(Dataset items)

※

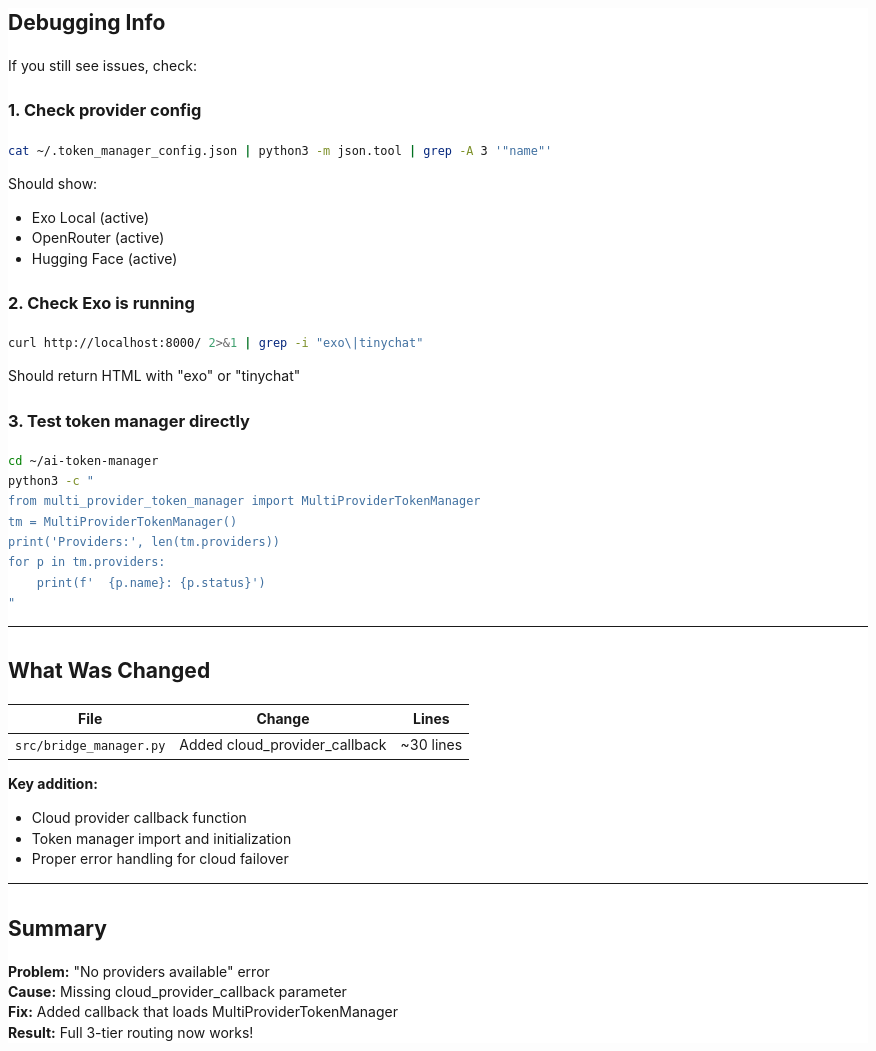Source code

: ## Debugging Info

If you still see issues, check:

### 1. Check provider config
```bash
cat ~/.token_manager_config.json | python3 -m json.tool | grep -A 3 '"name"'
```

Should show:
- Exo Local (active)
- OpenRouter (active)
- Hugging Face (active)

### 2. Check Exo is running
```bash
curl http://localhost:8000/ 2>&1 | grep -i "exo\|tinychat"
```

Should return HTML with "exo" or "tinychat"

### 3. Test token manager directly
```bash
cd ~/ai-token-manager
python3 -c "
from multi_provider_token_manager import MultiProviderTokenManager
tm = MultiProviderTokenManager()
print('Providers:', len(tm.providers))
for p in tm.providers:
    print(f'  {p.name}: {p.status}')
"
```

---

## What Was Changed

| File | Change | Lines |
|------|--------|-------|
| `src/bridge_manager.py` | Added cloud_provider_callback | ~30 lines |

**Key addition:**
- Cloud provider callback function
- Token manager import and initialization
- Proper error handling for cloud failover

---

## Summary

**Problem:** "No providers available" error  
**Cause:** Missing cloud_provider_callback parameter  
**Fix:** Added callback that loads MultiProviderTokenManager  
**Result:** Full 3-tier routing now works!
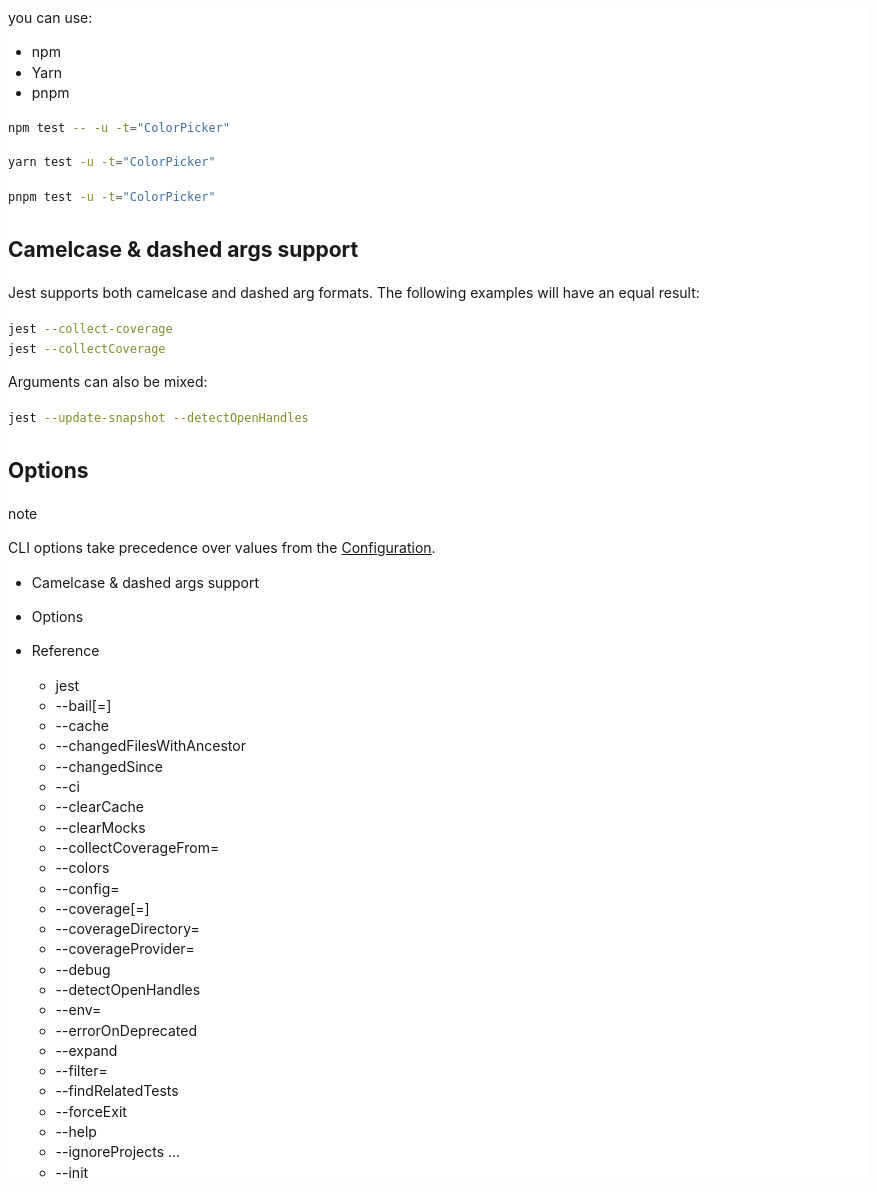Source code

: you can use:

*   npm
*   Yarn
*   pnpm

```bash
npm test -- -u -t="ColorPicker"
```

```bash
yarn test -u -t="ColorPicker"
```

```bash
pnpm test -u -t="ColorPicker"
```

## Camelcase & dashed args support

Jest supports both camelcase and dashed arg formats. The following examples will have an equal result:

```bash
jest --collect-coverage
jest --collectCoverage
```

Arguments can also be mixed:

```bash
jest --update-snapshot --detectOpenHandles
```

## Options

note

CLI options take precedence over values from the [Configuration](https://jestjs.io/docs/configuration).

*   Camelcase & dashed args support
*   Options
*   Reference

    +   jest <regexForTestFiles>
    +   --bail[=<n>]
    +   --cache
    +   --changedFilesWithAncestor
    +   --changedSince
    +   --ci
    +   --clearCache
    +   --clearMocks
    +   --collectCoverageFrom=<glob>
    +   --colors
    +   --config=<path>
    +   --coverage[=<boolean>]
    +   --coverageDirectory=<path>
    +   --coverageProvider=<provider>
    +   --debug
    +   --detectOpenHandles
    +   --env=<environment>
    +   --errorOnDeprecated
    +   --expand
    +   --filter=<file>
    +   --findRelatedTests <spaceSeparatedListOfSourceFiles>
    +   --forceExit
    +   --help
    +   --ignoreProjects <project1> ... <projectN>
    +   --init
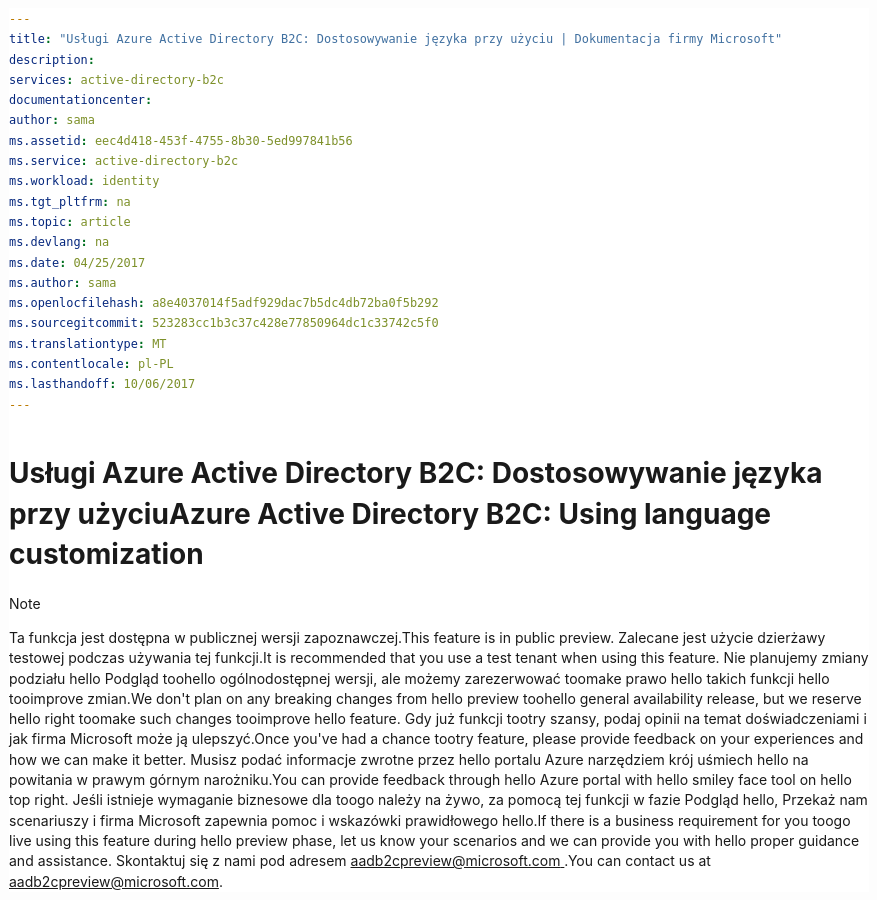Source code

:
 ```yaml
---
title: "Usługi Azure Active Directory B2C: Dostosowywanie języka przy użyciu | Dokumentacja firmy Microsoft"
description: 
services: active-directory-b2c
documentationcenter: 
author: sama
ms.assetid: eec4d418-453f-4755-8b30-5ed997841b56
ms.service: active-directory-b2c
ms.workload: identity
ms.tgt_pltfrm: na
ms.topic: article
ms.devlang: na
ms.date: 04/25/2017
ms.author: sama
ms.openlocfilehash: a8e4037014f5adf929dac7b5dc4db72ba0f5b292
ms.sourcegitcommit: 523283cc1b3c37c428e77850964dc1c33742c5f0
ms.translationtype: MT
ms.contentlocale: pl-PL
ms.lasthandoff: 10/06/2017
---
```

# <a name="azure-active-directory-b2c-using-language-customization"></a><span data-ttu-id="13b5b-102">Usługi Azure Active Directory B2C: Dostosowywanie języka przy użyciu</span><span class="sxs-lookup"><span data-stu-id="13b5b-102">Azure Active Directory B2C: Using language customization</span></span>

>[!NOTE] 
><span data-ttu-id="13b5b-103">Ta funkcja jest dostępna w publicznej wersji zapoznawczej.</span><span class="sxs-lookup"><span data-stu-id="13b5b-103">This feature is in public preview.</span></span>  <span data-ttu-id="13b5b-104">Zalecane jest użycie dzierżawy testowej podczas używania tej funkcji.</span><span class="sxs-lookup"><span data-stu-id="13b5b-104">It is recommended that you use a test tenant when using this feature.</span></span>  <span data-ttu-id="13b5b-105">Nie planujemy zmiany podziału hello Podgląd toohello ogólnodostępnej wersji, ale możemy zarezerwować toomake prawo hello takich funkcji hello tooimprove zmian.</span><span class="sxs-lookup"><span data-stu-id="13b5b-105">We don't plan on any breaking changes from hello preview toohello general availability release, but we reserve hello right toomake such changes tooimprove hello feature.</span></span>  <span data-ttu-id="13b5b-106">Gdy już funkcji tootry szansy, podaj opinii na temat doświadczeniami i jak firma Microsoft może ją ulepszyć.</span><span class="sxs-lookup"><span data-stu-id="13b5b-106">Once you've had a chance tootry feature, please provide feedback on your experiences and how we can make it better.</span></span>  <span data-ttu-id="13b5b-107">Musisz podać informacje zwrotne przez hello portalu Azure narzędziem krój uśmiech hello na powitania w prawym górnym narożniku.</span><span class="sxs-lookup"><span data-stu-id="13b5b-107">You can provide feedback through hello Azure portal with hello smiley face tool on hello top right.</span></span>   <span data-ttu-id="13b5b-108">Jeśli istnieje wymaganie biznesowe dla toogo należy na żywo, za pomocą tej funkcji w fazie Podgląd hello, Przekaż nam scenariuszy i firma Microsoft zapewnia pomoc i wskazówki prawidłowego hello.</span><span class="sxs-lookup"><span data-stu-id="13b5b-108">If there is a business requirement for you toogo live using this feature during hello preview phase, let us know your scenarios and we can provide you with hello proper guidance and assistance.</span></span>  <span data-ttu-id="13b5b-109">Skontaktuj się z nami pod adresem [ aadb2cpreview@microsoft.com ](mailto:aadb2cpreview@microsoft.com).</span><span class="sxs-lookup"><span data-stu-id="13b5b-109">You can contact us at [aadb2cpreview@microsoft.com](mailto:aadb2cpreview@microsoft.com).</span></span>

※

How many lines of these records include the word "name"? Only the number should be written.

3